Site icon Turkish Minute

[UPDATE] State Dept says US citizen arrested in Turkey for selling passport is not a diplomat

Passengers wearing protective face masks wait for flights at the İstanbul Airport. (Photo by Yasin AKGUL / AFP)

Turkish police on Wednesday said it had arrested a US diplomat in Turkey last month for selling his passport to a Syrian trying to travel to Germany, but the US State Department later the same day denied that the person in custody was a diplomat, Reuters reported.

Istanbul police identified the person as “D.J.K.,” working at the US Consulate in Beirut, despite the fact that the United States’ only diplomatic mission in Lebanon is the embassy in Beirut.

“We are aware of the detention of a US citizen in Turkey. The individual is not a US diplomat. We are providing appropriate consular services,” a State Department official said but offered no further details.

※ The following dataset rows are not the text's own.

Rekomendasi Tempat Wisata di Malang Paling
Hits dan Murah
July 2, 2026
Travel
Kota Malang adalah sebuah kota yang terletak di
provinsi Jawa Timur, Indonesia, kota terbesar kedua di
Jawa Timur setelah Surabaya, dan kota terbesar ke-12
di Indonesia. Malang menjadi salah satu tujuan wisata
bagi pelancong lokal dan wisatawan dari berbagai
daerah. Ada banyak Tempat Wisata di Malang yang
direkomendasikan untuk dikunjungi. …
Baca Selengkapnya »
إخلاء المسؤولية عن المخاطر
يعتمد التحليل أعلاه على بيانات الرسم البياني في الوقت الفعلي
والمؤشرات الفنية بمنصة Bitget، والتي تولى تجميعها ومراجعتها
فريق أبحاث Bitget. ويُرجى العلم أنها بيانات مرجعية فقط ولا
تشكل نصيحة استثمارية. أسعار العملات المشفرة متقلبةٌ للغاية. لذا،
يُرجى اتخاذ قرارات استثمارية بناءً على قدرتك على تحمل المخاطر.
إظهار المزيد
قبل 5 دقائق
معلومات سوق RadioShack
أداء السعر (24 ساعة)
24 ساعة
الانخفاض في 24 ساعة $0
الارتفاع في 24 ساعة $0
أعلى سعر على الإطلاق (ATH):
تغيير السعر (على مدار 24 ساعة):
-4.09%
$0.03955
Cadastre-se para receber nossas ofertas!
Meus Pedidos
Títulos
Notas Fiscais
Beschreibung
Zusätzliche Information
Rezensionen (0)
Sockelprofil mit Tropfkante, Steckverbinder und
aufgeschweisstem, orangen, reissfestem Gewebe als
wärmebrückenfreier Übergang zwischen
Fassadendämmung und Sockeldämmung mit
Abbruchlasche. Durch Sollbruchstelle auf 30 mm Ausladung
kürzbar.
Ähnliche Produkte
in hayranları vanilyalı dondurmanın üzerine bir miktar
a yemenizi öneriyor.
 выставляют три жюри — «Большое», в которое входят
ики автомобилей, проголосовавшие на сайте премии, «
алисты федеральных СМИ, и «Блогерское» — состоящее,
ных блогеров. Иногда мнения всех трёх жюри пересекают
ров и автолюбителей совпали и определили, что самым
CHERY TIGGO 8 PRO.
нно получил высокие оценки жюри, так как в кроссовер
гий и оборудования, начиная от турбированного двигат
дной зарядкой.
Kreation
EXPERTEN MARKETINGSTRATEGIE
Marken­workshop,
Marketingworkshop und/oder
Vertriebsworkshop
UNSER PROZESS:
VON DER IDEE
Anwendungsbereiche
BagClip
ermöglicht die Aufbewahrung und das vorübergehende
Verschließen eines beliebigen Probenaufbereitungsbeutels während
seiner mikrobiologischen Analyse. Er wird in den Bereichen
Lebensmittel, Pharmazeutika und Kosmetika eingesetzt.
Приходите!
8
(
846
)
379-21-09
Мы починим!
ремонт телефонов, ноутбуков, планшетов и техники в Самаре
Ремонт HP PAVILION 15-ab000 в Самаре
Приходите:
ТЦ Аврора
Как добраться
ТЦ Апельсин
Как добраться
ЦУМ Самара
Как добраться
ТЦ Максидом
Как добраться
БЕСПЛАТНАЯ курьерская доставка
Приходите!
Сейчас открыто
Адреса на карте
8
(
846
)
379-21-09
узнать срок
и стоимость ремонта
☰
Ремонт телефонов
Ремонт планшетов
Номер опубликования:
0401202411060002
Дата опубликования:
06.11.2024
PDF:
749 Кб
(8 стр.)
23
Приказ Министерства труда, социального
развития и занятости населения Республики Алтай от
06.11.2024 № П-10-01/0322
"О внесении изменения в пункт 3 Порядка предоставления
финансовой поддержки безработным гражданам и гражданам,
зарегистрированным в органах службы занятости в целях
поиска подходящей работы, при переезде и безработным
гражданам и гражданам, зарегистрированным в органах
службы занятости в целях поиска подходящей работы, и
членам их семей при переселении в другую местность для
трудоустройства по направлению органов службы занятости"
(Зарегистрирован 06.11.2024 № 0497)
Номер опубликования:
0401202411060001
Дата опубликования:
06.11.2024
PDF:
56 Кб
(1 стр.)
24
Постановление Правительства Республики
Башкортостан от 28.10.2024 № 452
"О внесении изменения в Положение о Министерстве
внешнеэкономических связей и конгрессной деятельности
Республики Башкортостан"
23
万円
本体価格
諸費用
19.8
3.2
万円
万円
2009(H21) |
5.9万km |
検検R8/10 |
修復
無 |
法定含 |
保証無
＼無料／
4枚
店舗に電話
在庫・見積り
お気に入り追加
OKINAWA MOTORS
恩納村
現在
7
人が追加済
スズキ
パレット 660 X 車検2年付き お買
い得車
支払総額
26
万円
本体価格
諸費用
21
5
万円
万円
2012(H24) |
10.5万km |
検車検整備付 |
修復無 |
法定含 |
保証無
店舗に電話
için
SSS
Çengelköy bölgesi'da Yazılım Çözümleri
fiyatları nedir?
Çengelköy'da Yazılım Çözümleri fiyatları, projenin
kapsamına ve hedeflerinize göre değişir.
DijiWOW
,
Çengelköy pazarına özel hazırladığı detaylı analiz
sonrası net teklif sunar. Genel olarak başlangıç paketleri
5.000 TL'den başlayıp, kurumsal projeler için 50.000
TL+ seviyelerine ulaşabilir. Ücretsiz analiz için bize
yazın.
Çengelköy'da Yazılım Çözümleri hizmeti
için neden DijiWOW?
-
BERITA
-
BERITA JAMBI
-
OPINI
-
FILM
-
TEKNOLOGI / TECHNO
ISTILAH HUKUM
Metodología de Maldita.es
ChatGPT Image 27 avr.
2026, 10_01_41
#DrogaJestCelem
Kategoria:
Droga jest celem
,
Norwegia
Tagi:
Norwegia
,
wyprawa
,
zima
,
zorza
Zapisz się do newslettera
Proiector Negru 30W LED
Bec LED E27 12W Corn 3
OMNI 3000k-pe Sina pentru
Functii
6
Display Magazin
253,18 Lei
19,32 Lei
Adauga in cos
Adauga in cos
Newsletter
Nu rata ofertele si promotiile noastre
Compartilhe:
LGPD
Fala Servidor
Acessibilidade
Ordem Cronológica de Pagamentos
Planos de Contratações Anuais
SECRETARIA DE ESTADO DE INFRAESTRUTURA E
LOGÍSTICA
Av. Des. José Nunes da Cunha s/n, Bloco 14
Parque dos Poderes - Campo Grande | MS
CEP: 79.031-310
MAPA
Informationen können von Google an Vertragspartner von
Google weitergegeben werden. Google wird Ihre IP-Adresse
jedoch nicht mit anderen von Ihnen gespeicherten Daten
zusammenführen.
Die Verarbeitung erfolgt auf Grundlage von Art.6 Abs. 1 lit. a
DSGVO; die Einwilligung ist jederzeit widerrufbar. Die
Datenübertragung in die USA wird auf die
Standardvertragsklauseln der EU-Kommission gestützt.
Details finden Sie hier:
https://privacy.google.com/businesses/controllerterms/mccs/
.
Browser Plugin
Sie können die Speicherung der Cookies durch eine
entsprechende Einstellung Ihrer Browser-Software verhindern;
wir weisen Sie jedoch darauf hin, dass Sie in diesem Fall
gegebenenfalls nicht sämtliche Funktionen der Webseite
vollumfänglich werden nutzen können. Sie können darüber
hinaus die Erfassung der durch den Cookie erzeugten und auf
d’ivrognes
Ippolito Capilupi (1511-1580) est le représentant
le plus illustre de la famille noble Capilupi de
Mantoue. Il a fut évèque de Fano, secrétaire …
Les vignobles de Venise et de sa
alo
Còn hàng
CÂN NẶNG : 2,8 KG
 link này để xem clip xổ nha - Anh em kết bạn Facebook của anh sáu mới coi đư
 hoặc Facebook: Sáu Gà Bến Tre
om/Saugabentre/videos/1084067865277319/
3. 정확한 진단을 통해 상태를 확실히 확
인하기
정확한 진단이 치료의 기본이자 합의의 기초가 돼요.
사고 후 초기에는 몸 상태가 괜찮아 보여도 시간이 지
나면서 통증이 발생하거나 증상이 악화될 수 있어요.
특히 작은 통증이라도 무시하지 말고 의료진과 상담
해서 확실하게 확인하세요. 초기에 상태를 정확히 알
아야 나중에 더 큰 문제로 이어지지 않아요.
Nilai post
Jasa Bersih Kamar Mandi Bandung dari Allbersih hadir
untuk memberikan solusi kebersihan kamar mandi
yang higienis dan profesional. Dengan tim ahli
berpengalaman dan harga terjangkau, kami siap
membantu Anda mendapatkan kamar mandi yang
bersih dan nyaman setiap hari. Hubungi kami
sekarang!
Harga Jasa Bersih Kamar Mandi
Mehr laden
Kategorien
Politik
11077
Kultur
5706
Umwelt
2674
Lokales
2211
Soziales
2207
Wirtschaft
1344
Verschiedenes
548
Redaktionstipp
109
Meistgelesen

The police said they had video evidence of the individual exchanging clothes with the Syrian at Istanbul airport before handing over the passport, which had been identified as suspicious at passport control.

The person was found to be carrying $10,000 in an envelope, was arrested and remains in detention, the police statement said.

Ties between Turkey and the United States have been strained in recent years over a host of issues ranging from Ankara’s purchase of a Russian defense system and disagreements over Syria policy. Washington has also been upset over Turkey’s detention of locally employed US diplomatic mission workers accused of ties to a network that Ankara blames for a coup attempt in 2016.